* _EXERCISE AIM_:
Of the records that follow, copy only the lines from the line containing "of normal tonsil" to the line containing "image demonstrates immunohistochemistry", both included, exactly as written.

(RECORD EXCERPTS begins)

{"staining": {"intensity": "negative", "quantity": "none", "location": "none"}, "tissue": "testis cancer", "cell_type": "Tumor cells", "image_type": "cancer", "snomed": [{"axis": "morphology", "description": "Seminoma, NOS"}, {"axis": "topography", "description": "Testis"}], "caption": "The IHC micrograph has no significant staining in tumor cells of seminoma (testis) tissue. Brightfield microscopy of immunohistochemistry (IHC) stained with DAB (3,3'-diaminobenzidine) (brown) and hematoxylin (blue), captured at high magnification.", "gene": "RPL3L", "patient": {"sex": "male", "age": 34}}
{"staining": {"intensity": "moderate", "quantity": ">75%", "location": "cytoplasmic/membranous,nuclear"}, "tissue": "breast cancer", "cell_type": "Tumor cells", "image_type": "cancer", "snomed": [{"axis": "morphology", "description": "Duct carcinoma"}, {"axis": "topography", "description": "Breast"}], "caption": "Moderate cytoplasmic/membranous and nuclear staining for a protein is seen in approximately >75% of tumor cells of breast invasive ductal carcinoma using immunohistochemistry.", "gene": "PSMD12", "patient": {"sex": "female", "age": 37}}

(RECORD EXCERPTS ends)
(RECORD EXCERPTS begins)

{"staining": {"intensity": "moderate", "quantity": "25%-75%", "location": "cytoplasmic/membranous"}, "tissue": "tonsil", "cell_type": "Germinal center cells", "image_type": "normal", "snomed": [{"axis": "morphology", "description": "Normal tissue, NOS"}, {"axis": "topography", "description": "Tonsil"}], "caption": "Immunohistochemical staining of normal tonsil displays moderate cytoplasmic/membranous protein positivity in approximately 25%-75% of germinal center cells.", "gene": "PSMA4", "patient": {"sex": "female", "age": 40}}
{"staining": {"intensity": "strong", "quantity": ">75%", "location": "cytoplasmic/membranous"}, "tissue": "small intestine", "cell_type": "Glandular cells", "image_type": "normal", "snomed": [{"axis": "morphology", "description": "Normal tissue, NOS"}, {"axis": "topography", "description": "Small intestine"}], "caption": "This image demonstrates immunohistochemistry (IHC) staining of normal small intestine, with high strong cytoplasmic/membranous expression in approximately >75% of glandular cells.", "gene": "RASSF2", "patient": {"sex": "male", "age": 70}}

(RECORD EXCERPTS ends)

* _ANSWER SPACE_:
{"staining": {"intensity": "moderate", "quantity": "25%-75%", "location": "cytoplasmic/membranous"}, "tissue": "tonsil", "cell_type": "Germinal center cells", "image_type": "normal", "snomed": [{"axis": "morphology", "description": "Normal tissue, NOS"}, {"axis": "topography", "description": "Tonsil"}], "caption": "Immunohistochemical staining of normal tonsil displays moderate cytoplasmic/membranous protein positivity in approximately 25%-75% of germinal center cells.", "gene": "PSMA4", "patient": {"sex": "female", "age": 40}}
{"staining": {"intensity": "strong", "quantity": ">75%", "location": "cytoplasmic/membranous"}, "tissue": "small intestine", "cell_type": "Glandular cells", "image_type": "normal", "snomed": [{"axis": "morphology", "description": "Normal tissue, NOS"}, {"axis": "topography", "description": "Small intestine"}], "caption": "This image demonstrates immunohistochemistry (IHC) staining of normal small intestine, with high strong cytoplasmic/membranous expression in approximately >75% of glandular cells.", "gene": "RASSF2", "patient": {"sex": "male", "age": 70}}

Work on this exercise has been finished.